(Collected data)
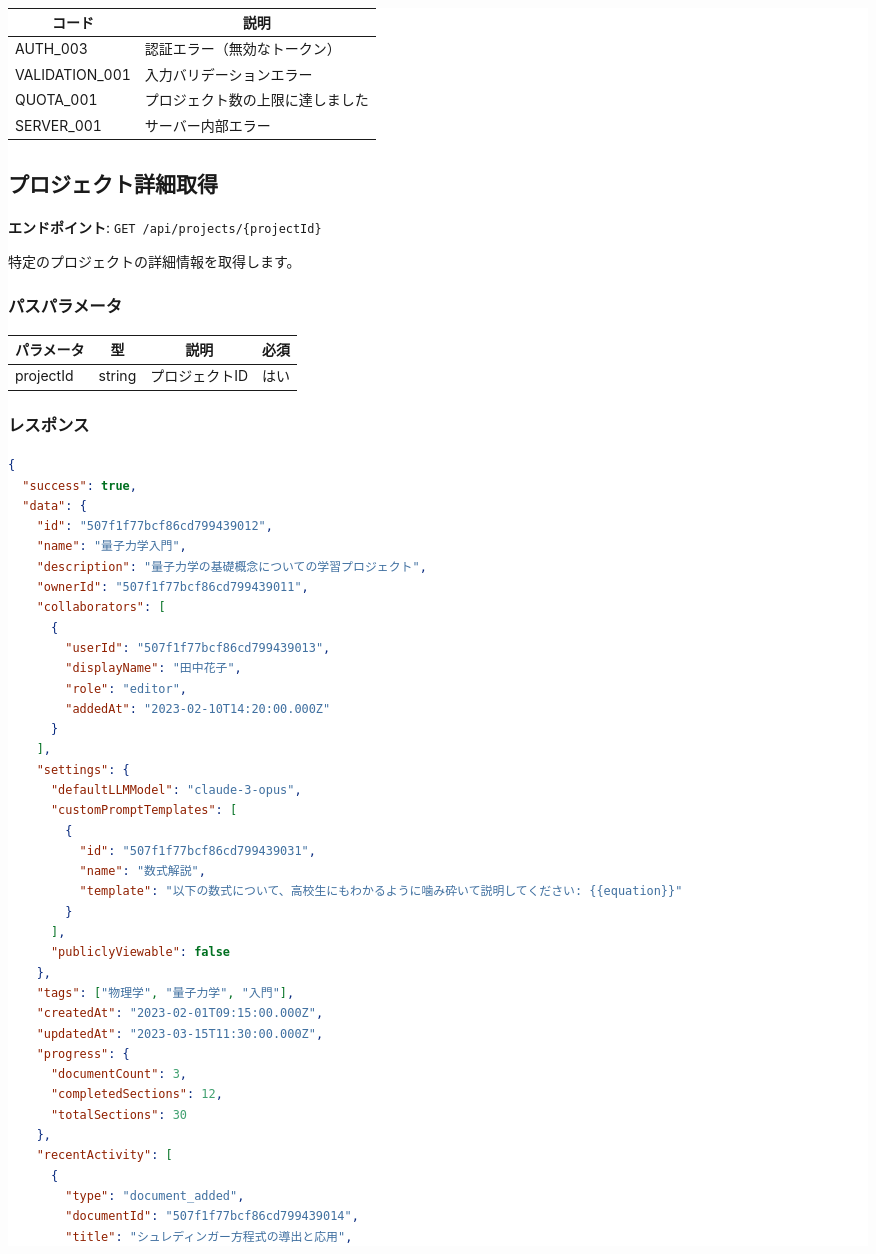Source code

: | コード | 説明 |
|--------|------|
| AUTH_003 | 認証エラー（無効なトークン） |
| VALIDATION_001 | 入力バリデーションエラー |
| QUOTA_001 | プロジェクト数の上限に達しました |
| SERVER_001 | サーバー内部エラー |

## プロジェクト詳細取得

**エンドポイント**: `GET /api/projects/{projectId}`

特定のプロジェクトの詳細情報を取得します。

### パスパラメータ

| パラメータ | 型 | 説明 | 必須 |
|------------|------|--------------|--------|
| projectId | string | プロジェクトID | はい |

### レスポンス

```json
{
  "success": true,
  "data": {
    "id": "507f1f77bcf86cd799439012",
    "name": "量子力学入門",
    "description": "量子力学の基礎概念についての学習プロジェクト",
    "ownerId": "507f1f77bcf86cd799439011",
    "collaborators": [
      {
        "userId": "507f1f77bcf86cd799439013",
        "displayName": "田中花子",
        "role": "editor",
        "addedAt": "2023-02-10T14:20:00.000Z"
      }
    ],
    "settings": {
      "defaultLLMModel": "claude-3-opus",
      "customPromptTemplates": [
        {
          "id": "507f1f77bcf86cd799439031",
          "name": "数式解説",
          "template": "以下の数式について、高校生にもわかるように噛み砕いて説明してください: {{equation}}"
        }
      ],
      "publiclyViewable": false
    },
    "tags": ["物理学", "量子力学", "入門"],
    "createdAt": "2023-02-01T09:15:00.000Z",
    "updatedAt": "2023-03-15T11:30:00.000Z",
    "progress": {
      "documentCount": 3,
      "completedSections": 12,
      "totalSections": 30
    },
    "recentActivity": [
      {
        "type": "document_added",
        "documentId": "507f1f77bcf86cd799439014",
        "title": "シュレディンガー方程式の導出と応用",
```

◆ HOW TO COMPLETE THIS TASK
Select every line of the records holding the string "projectId".

◆ OUTPUT FOR THIS EXERCISE
**エンドポイント**: `GET /api/projects/{projectId}`
| projectId | string | プロジェクトID | はい |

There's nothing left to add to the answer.